Toplumun geniş kesimleri nezdinde meşruiyetini yitiren AKP-MHP koalisyonu yerel seçimlerde uğradığı hezimetten sonra zıvanadan çıktı. Özgüveni sarsılan dinci-faşist koalisyon, elinde kalan tek araca, kaba şiddete sarıldı. Kayyım atamalarıyla, tutuklamalarla, tehditlerle ömrünü uzatmaya çalışırken, burjuva muhalefetin önde gelen isimlerini bile hedef almaya başladı.

Uzatmaları oynayan saray rejimi toplumsal muhalefeti, Kürt hareketini, hatta burjuva muhalefeti kaba şiddetle sindirmeyi hedefliyor. Dikta rejimlerin “olağan” icraatlarından olan bu saldırganlığa karşı “demokrasi ittifakı” arayışları da gündeme geldi. Henüz somut adımlar atılmasa da bazı aydınlarla HDP’nin bu yöndeki girişimleri devam ediyor.

***

Dinci-faşist zorbalığa karşı mücadele arayışlarının gündeme gelmesi kendi içinde olumlu bir çabadır elbette. Zira tek adam diktasına dayalı saray rejiminin hedef aldığı hak ve özgürlükler ancak meşru mücadeleyle korunup geliştirilebilir. Bu bağlamda “demokrasi ittifakı” ya da “faşizme karşı birleşik mücadele” söylemi, kitlelerin harekete geçirilmesini esas alan bir çabayla birleştirilebilirse anlamlı olacaktır.

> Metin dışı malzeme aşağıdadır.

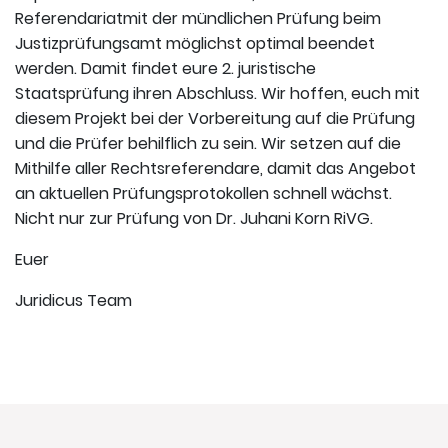
Referendariatmit der mündlichen Prüfung beim
Justizprüfungsamt möglichst optimal beendet
werden. Damit findet eure 2. juristische
Staatsprüfung ihren Abschluss. Wir hoffen, euch mit
diesem Projekt bei der Vorbereitung auf die Prüfung
und die Prüfer behilflich zu sein. Wir setzen auf die
Mithilfe aller Rechtsreferendare, damit das Angebot
an aktuellen Prüfungsprotokollen schnell wächst.
Nicht nur zur Prüfung von Dr. Juhani Korn RiVG.
Euer
Juridicus Team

“Demokrasi ittifakı” oluşturma girişimlerine farklı çevreler ilgi gösterse de esas çabayı HDP harcıyor. Partinin Eş Genel Başkanı Sezai Temelli liderliğinde yürütülen görüşmeler HDP’nin konuya verdiği önemi gösteriyor. Sendikaları, reformist sol partileri, insan hakları örgütlerini ziyaret eden HDP heyeti “Demokratik Anayasa”, “Yargı Paketi”, “Demokrasi İttifakı” için ortak çalışma öneriyor. Sezai Temelli liderliğindeki heyetin son durağı, sermaye kodamanlarının örgütü TÜSİAD oldu.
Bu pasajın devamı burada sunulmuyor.